From random-walks to graph-sprints: a low-latency node embedding framework on continuous-time dynamic graphs
This work addresses the need for real-time, low-latency inference on continuous-time dynamic graphs, which is crucial for applications like social networks or recommendation systems, though it is incremental as it builds on existing random-walk methods.
The paper tackled the problem of high computational cost and latency in dynamic graph representation learning by proposing graph-sprints, a low-latency framework that approximates random-walk features using single-hop operations, achieving competitive performance and nearly 10x speed-up in inference on node classification tasks across five datasets.
Many real-world datasets have an underlying dynamic graph structure, where entities and their interactions evolve over time.

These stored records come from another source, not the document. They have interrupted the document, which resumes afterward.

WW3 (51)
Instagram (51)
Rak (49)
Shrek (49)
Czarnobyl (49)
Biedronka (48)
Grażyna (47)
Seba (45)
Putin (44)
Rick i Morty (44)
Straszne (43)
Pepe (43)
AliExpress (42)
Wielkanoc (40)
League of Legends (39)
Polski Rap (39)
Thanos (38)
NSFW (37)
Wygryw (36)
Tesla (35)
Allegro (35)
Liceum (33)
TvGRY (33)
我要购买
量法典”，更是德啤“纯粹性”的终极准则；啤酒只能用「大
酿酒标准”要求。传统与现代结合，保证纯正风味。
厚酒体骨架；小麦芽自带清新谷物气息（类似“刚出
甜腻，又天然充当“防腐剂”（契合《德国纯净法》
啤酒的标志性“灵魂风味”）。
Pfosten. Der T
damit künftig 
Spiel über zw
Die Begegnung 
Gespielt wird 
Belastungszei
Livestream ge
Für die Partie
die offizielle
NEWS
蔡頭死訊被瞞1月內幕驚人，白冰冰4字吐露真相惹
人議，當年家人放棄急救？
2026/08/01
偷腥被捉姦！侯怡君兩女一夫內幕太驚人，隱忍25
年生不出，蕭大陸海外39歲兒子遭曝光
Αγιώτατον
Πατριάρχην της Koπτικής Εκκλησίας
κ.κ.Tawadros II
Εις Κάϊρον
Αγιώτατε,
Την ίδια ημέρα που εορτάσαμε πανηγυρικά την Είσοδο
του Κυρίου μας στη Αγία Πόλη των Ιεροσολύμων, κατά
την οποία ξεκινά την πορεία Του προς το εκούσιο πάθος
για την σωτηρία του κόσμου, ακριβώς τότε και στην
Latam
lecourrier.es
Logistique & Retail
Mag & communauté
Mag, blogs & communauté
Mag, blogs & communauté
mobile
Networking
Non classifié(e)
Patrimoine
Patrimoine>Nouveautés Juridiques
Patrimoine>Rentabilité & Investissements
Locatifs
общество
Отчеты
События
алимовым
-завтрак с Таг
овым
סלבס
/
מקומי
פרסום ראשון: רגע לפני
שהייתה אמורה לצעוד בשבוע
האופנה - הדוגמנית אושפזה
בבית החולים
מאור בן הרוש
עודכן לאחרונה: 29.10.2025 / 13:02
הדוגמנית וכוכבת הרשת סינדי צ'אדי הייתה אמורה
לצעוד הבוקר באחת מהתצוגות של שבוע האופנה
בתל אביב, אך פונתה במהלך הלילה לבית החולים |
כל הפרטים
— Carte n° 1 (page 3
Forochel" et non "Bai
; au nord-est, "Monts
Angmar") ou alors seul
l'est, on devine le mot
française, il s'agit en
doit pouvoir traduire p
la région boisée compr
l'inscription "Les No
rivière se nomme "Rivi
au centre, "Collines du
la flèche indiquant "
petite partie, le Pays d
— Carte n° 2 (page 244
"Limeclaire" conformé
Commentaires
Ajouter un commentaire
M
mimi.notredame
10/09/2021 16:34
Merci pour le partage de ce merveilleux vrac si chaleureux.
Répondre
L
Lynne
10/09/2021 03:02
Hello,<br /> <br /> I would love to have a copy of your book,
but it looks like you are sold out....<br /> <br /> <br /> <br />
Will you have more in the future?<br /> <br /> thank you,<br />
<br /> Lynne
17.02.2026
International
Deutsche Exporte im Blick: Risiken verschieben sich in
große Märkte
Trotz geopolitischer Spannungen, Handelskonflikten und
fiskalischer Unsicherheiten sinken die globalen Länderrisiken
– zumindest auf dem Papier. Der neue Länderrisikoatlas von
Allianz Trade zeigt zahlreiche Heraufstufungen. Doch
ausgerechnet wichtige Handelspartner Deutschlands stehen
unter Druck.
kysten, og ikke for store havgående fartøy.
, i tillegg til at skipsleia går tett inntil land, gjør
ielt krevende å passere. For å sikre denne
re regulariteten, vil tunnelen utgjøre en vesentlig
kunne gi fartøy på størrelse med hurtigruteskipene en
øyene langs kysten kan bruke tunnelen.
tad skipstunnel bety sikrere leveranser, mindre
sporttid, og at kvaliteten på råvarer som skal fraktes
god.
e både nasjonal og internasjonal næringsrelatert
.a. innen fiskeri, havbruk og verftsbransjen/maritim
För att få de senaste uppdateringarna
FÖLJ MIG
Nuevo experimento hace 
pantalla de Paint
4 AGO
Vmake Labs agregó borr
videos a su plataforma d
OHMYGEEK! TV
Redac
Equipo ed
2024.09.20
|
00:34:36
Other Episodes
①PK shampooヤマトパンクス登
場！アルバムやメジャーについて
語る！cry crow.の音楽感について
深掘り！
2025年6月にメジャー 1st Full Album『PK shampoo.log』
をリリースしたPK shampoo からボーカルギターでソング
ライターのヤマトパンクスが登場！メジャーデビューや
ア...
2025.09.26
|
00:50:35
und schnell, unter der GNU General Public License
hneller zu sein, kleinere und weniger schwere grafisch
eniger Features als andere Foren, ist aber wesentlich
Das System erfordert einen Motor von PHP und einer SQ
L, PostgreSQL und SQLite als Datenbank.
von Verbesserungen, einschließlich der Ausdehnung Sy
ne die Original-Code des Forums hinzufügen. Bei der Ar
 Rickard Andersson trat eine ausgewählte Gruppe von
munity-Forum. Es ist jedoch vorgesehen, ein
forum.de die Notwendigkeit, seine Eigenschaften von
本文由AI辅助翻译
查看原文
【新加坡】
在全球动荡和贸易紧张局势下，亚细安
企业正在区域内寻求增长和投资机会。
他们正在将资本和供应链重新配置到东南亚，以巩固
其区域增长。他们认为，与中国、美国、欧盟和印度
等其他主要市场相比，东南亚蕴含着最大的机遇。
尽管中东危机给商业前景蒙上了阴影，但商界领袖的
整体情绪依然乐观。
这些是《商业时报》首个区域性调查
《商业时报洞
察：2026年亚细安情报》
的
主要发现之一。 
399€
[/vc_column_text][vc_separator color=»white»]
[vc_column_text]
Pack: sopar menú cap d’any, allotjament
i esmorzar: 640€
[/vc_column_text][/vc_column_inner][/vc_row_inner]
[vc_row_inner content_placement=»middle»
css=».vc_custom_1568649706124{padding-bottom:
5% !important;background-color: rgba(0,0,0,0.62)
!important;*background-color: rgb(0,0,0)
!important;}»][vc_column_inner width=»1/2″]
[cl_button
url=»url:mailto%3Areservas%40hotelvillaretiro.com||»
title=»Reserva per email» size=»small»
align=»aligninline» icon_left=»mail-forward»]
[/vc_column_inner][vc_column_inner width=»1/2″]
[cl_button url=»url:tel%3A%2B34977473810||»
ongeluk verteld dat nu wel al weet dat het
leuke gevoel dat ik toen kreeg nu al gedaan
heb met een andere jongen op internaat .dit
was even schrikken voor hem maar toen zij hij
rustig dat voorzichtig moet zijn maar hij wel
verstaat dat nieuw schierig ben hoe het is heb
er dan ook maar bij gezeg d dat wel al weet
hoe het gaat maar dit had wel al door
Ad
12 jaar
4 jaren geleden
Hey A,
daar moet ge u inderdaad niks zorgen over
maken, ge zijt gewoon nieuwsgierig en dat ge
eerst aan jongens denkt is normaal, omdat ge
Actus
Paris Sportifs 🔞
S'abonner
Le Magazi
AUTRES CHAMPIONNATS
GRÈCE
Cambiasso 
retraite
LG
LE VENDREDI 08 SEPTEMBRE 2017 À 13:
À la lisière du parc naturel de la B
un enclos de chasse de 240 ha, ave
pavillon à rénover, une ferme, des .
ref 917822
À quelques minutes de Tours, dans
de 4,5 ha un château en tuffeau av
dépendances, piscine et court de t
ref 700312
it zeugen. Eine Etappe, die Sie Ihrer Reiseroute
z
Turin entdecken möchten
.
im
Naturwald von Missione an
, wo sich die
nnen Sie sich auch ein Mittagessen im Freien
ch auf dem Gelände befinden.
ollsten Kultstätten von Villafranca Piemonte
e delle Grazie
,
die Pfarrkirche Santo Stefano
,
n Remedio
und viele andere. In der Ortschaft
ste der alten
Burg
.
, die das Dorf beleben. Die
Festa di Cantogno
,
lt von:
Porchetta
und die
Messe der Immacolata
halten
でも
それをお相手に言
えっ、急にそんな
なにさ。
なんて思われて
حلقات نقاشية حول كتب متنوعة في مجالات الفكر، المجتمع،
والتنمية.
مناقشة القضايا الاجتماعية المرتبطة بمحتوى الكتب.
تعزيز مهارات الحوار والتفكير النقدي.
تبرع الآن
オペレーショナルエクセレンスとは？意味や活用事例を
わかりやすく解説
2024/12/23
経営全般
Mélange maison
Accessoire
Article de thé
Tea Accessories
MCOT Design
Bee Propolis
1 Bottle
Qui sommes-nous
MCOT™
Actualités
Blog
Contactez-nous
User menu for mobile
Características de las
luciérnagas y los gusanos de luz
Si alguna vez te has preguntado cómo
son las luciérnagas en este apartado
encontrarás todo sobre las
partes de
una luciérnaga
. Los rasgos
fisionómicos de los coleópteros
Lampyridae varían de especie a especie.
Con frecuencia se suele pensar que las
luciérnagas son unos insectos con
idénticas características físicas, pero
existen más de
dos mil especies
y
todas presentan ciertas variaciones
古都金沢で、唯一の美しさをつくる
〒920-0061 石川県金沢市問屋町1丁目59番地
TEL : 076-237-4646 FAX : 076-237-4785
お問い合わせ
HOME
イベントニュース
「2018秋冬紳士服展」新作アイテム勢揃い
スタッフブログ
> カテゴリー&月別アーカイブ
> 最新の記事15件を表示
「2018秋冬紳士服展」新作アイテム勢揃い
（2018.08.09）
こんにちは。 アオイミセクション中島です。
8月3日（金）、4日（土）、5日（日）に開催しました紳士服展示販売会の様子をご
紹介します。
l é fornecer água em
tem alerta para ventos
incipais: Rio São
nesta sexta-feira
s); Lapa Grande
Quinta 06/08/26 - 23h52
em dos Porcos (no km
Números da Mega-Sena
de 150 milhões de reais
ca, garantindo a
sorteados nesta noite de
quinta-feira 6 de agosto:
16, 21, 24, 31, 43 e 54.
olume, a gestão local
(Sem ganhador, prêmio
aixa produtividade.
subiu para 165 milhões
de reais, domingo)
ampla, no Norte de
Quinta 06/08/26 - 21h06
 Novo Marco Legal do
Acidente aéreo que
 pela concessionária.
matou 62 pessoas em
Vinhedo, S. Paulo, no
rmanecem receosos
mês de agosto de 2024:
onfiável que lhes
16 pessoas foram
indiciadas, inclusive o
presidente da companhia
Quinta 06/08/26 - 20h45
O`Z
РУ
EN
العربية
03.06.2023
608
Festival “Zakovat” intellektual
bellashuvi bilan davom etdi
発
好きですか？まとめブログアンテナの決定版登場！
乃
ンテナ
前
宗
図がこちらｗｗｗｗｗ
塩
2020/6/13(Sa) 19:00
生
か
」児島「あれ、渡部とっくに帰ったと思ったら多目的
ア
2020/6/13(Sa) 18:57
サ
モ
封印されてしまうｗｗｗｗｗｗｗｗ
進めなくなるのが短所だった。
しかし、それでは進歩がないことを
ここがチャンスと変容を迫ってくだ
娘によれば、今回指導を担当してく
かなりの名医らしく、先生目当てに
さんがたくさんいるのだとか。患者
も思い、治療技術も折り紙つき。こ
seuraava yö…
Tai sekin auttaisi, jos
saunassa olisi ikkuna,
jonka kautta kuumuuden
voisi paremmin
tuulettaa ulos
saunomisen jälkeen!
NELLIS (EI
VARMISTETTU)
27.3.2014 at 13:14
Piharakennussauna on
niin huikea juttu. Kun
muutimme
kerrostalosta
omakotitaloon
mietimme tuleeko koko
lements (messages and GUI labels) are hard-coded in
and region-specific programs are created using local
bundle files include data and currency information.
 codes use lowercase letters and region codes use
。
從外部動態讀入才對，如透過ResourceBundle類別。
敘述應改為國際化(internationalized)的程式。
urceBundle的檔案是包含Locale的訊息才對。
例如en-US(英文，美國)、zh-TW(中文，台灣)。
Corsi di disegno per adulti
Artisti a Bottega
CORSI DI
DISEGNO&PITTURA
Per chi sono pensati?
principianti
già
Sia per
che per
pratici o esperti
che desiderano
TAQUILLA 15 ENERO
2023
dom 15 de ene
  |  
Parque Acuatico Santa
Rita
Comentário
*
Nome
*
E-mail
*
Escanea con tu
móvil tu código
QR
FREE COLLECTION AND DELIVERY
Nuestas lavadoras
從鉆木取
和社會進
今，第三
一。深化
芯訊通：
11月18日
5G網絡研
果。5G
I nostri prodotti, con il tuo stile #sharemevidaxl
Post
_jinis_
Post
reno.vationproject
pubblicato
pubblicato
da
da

Machine learning models should consider these dynamics in order to harness their full potential in downstream tasks. Previous approaches for graph representation learning have focused on either sampling k-hop neighborhoods, akin to breadth-first search, or random walks, akin to depth-first search. However, these methods are computationally expensive and unsuitable for real-time, low-latency inference on dynamic graphs. To overcome these limitations, we propose graph-sprints a general purpose feature extraction framework for continuous-time-dynamic-graphs (CTDGs) that has low latency and is competitive with state-of-the-art, higher latency models. To achieve this, a streaming, low latency approximation to the random-walk based features is proposed. In our framework, time-aware node embeddings summarizing multi-hop information are computed using only single-hop operations on the incoming edges. We evaluate our proposed approach on three open-source datasets and two in-house datasets, and compare with three state-of-the-art algorithms (TGN-attn, TGN-ID, Jodie). We demonstrate that our graph-sprints features, combined with a machine learning classifier, achieve competitive performance (outperforming all baselines for the node classification tasks in five datasets). Simultaneously, graph-sprints significantly reduce inference latencies, achieving close to an order of magnitude speed-up in our experimental setting.